Ren looked at the file in his left hand. Her burn photographs were there. Her psychiatric evaluation. The old threats printed in language that pretended to be official. She saw the cover sheet with Apex Strategic Solutions stamped across the top.

For three years, that file had been bigger than she was.

It had kept her in long sleeves.

It had kept her away from hospitals.

It had made every knock at her apartment door feel like the beginning of an arrest.

Now it looked small in Coyle’s hand.

Paper.

Only paper.

“You can still walk away,” he said. “Sign a new nondisclosure agreement. Take the money. Leave the country. Never talk about Ashfall again.”

Ren did not answer.

Coyle tipped the pistol toward the oxygen line. “Or this room burns first. Then the kennels. Then the rest of them. I know how fire moves in a medical building. You taught us that.”

Bastion’s lips peeled back.

Cade pushed himself upright in the hallway. His face was gray, but his eyes were on Ren. He had heard that voice once before. In smoke. In heat. In a place where men were screaming for their mothers and she was telling them the fire was only light.

Ren took one step into the room.

Coyle’s smile tightened. “Careful.”

She stopped at the exact distance that kept Bastion beside her and kept the gun angled away from Cade.

“You still don’t understand what happened in that aid station,” Ren said.

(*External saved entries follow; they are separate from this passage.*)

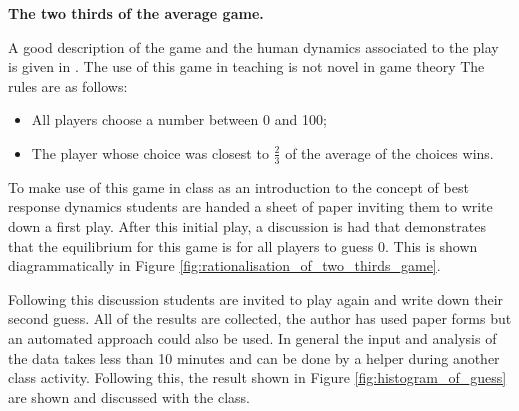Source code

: \documentclass[12pt]{article}
\begin{document}
\begin{center}
    \textbf{The two thirds of the average game.}
\end{center}

A good description of the game and the human dynamics associated to the play is
given in \cite{Nagel1995}.  The use of this game in teaching is not novel in
game theory \cite{TheEconomicsNetwork2013}
The rules are as follows:

\begin{itemize}
    \item All players choose a number between 0 and 100;
    \item The player whose choice was closest to \(\frac{2}{3}\) of the average
        of the choices wins.
\end{itemize}

To make use of this game in class as an introduction to the concept of best
response dynamics students are handed a sheet of paper inviting them to write
down a first play. After this initial play, a discussion is had that
demonstrates that the equilibrium for this game is for all players to guess 0.
This is shown diagrammatically in Figure
\ref{fig:rationalisation_of_two_thirds_game}.

Following this discussion students are invited to play again and write down
their second guess. All of the results are collected, the author has used paper
forms but an automated approach could also be used. In general the input and
analysis of the data takes less than 10 minutes and can be done by a helper
during another class activity.
Following this, the result shown in Figure \ref{fig:histogram_of_guess} are
shown and discussed with the class.
\end{document}
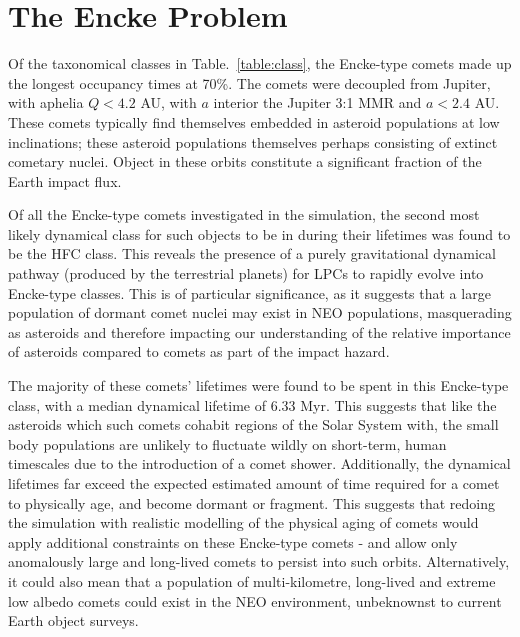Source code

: \section{The Encke Problem}

Of the taxonomical classes in Table.~\ref{table:class}, the Encke-type comets made up the longest occupancy times at 70\%. The comets were decoupled from Jupiter, with aphelia $Q < 4.2$ AU, with $a$ interior the Jupiter 3:1 MMR and $a < 2.4$ AU. These comets typically find themselves embedded in asteroid populations at low inclinations; these asteroid populations themselves perhaps consisting of extinct cometary nuclei. Object in these orbits constitute a significant fraction of the Earth impact flux.

Of all the Encke-type comets investigated in the simulation, the second most likely dynamical class for such objects to be in during their lifetimes was found to be the HFC class. This reveals the presence of a purely gravitational dynamical pathway (produced by the terrestrial planets) for LPCs to rapidly evolve into Encke-type classes. This is of particular significance, as it suggests that a large population of dormant comet nuclei may exist in NEO populations, masquerading as asteroids and therefore impacting our understanding  of  the  relative  importance  of  asteroids  compared to comets as part of the impact hazard.

The majority of these comets' lifetimes were found to be spent in this Encke-type class, with a median dynamical lifetime of 6.33 Myr. This suggests that like the asteroids which such comets cohabit regions of the Solar System with, the small body populations are unlikely to fluctuate wildly on short-term, human timescales due to the introduction of a comet shower. Additionally, the dynamical lifetimes far exceed the expected estimated amount of time required for a comet to physically age, and become dormant or fragment. This suggests that redoing the simulation with realistic modelling of the physical aging of comets would apply additional constraints on these Encke-type comets -  and allow only anomalously large and long-lived comets to persist into such orbits. Alternatively, it could also mean that a population of multi-kilometre, long-lived and extreme low albedo comets could exist in the NEO environment, unbeknownst to current Earth object surveys.


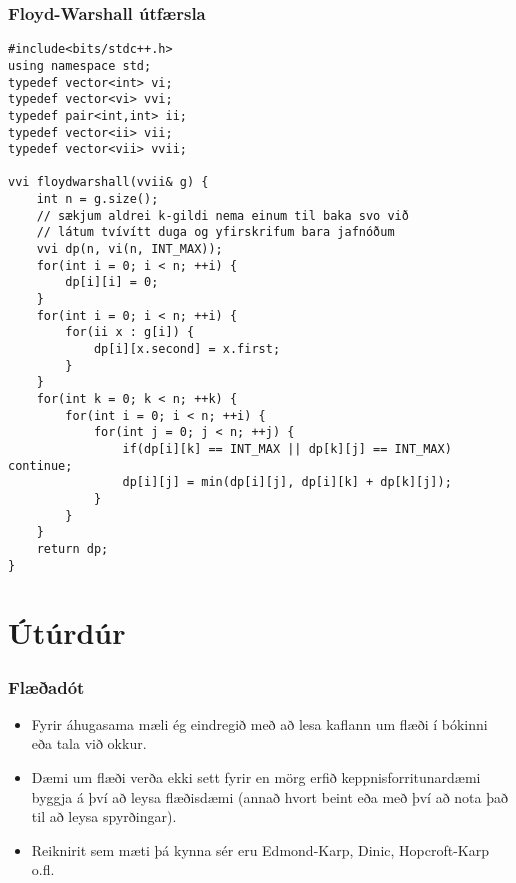 \documentclass{beamer}
\begin{document}
\begin{frame}[fragile]
\frametitle{Floyd-Warshall útfærsla}

\begin{tiny}
\begin{verbatim}
#include<bits/stdc++.h>
using namespace std;
typedef vector<int> vi;
typedef vector<vi> vvi;
typedef pair<int,int> ii;
typedef vector<ii> vii;
typedef vector<vii> vvii;

vvi floydwarshall(vvii& g) {
    int n = g.size();
    // sækjum aldrei k-gildi nema einum til baka svo við
    // látum tvívítt duga og yfirskrifum bara jafnóðum
    vvi dp(n, vi(n, INT_MAX));
    for(int i = 0; i < n; ++i) {
        dp[i][i] = 0;
    }
    for(int i = 0; i < n; ++i) {
        for(ii x : g[i]) {
            dp[i][x.second] = x.first;
        }
    }
    for(int k = 0; k < n; ++k) {
        for(int i = 0; i < n; ++i) {
            for(int j = 0; j < n; ++j) {
                if(dp[i][k] == INT_MAX || dp[k][j] == INT_MAX) continue;
                dp[i][j] = min(dp[i][j], dp[i][k] + dp[k][j]);
            }
        }
    }
    return dp;
}
\end{verbatim}
\end{tiny}

\end{frame}

\section[Útúrdúr]{Útúrdúr}

\begin{frame}
\frametitle{Flæðadót}

\begin{itemize}

\item<1-> Fyrir áhugasama mæli ég eindregið með að lesa kaflann um flæði í bókinni eða tala við okkur.

\item<2-> Dæmi um flæði verða ekki sett fyrir en mörg erfið keppnisforritunardæmi byggja á því að leysa flæðisdæmi (annað hvort beint eða með því að nota það til að leysa spyrðingar).

\item<3-> Reiknirit sem mæti þá kynna sér eru Edmond-Karp, Dinic, Hopcroft-Karp o.fl.

\end{itemize}

\end{frame}
\end{document}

The room changed when she spoke.

It was not volume.

It was command.

Dax lowered his phone a fraction. Kalin stopped breathing. Dr. Whitfield, who had never seen Ren as anything but the quiet woman who restocked flea medicine, gripped the fire extinguisher with both hands and looked at her like he was finally meeting his own employee.

“There were twelve patients inside,” Ren said. “I got them through the west door. I loaded them into the Humvee. I sent them out.”

Coyle rolled his eyes, but he was listening.

“Then I went back for the thirteenth.”